Informal, per-server accounts seem fine. Why not start with a pragmatic solution - like a password to register with the server. If you know the passphrase you can join the server. The server can pass a private session key to the client — if the password changes, regenerate the key.

Then allow joining the server with a unique username / password. If you choose to manage your identity within the client - the client could do the account configuration for you — but that implies that the client has the password in the clear to submit to the server. Without central management it's hard to ensure folks have created a unique username – worst case, you'll have Alex as a user name and you'll join your friends server and you'll become Alex #2 when participating.
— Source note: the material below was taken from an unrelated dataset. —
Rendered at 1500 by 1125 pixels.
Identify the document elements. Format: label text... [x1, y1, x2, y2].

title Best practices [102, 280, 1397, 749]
Yeah I read your previous post and I wondered about that. This is what felt a bit odd to me. You're creating two places for chat with two different UIs / code paths. One in the editor and one the portal launcher. It feels awkward, but I get it.

Perhaps it's just Superheros on the left (with your account, if you have single-sign on) and there's a Community first item.

At Gugu42's request, here is a conservative alternate design that take into account some of Elisée's proposed features...

Imgur Album with Updated Screen

(1 edit)

Do you intend on having a single identity / account? In your Trello board mockup you've placed your username in the corner. It think it makes a big difference in the experience overall - how and when you authenticate. Do you do it centrally or distributed.

Well, I was generally trying to match the style they've set forth on the website. I'm pretty certain I wouldn't carry that through onto the IDE user interface. I'll post a conservative alternative when I get some time.

Sure thing. I was trying to do justice to the brand you've been building and match your current tone. Plus, I've been primarily looking at it as stand-alone application. This changes the appearance of the experience.

Do you think your users will have many server connections?

What's the most important thing you want someone to do on this screen — is it a frequent or infrequent action?

Is there an existing product with a launcher/connector that you like? Minecraft, Blizzards Game Launcher?


Functionally, it looks you aim to support quite a few things:

  • Welcome a new user to the product
  • Communicate essential news about the project, possible release notes
  • Provide links to community sources
  • Show that a local server is running on a given IP and Port
  • Provide statistics about the currently running server (number of users)
  • Start / stop a server manually
  • Adjust connection settings
  • Adjust account settings
  • Adjust plug-in settings
  • Add a new server
  • Edit a server (Rename, change port, delete)

We continue with the process of connecting to a server, handling network/auth errors:

  • Connect to a server, communicate timeouts or networking errors
  • Authenticate with the server, create an account on a public server, communicate auth errors
  • Display a list of projects on the server to join
  • Add a new project
  • Edit a project (Rename, backup, delete)
Next, you're looking into beefing up the interaction on the server side, so that a server owner gets a MotD and a local chat area out of the box:
  • Display server messages
  • Provide links to server resources (predominantly website links)
  • Join server discussion channel(s)

My first impression was that this was lightweight 'launcher' UI that I wanted out of my way so I could open my IDE and get working. It feels like it's getting heavy before it's time. However, I understand that your big selling feature is the collaboration. I just wonder if the discussion and project/server portal should be part of the launcher / local-server window.

I'm just catching up; I'll keep thinking about it.

Just some minor feedback, but it might be nice to polish up your stand-alone startup experience. It's not really clear what's happening when you first launch the application, without reading a tiny bit of documentation.

I did some unsolicited work rather than just file a bug. I'll likely continue with the editor itself later this week.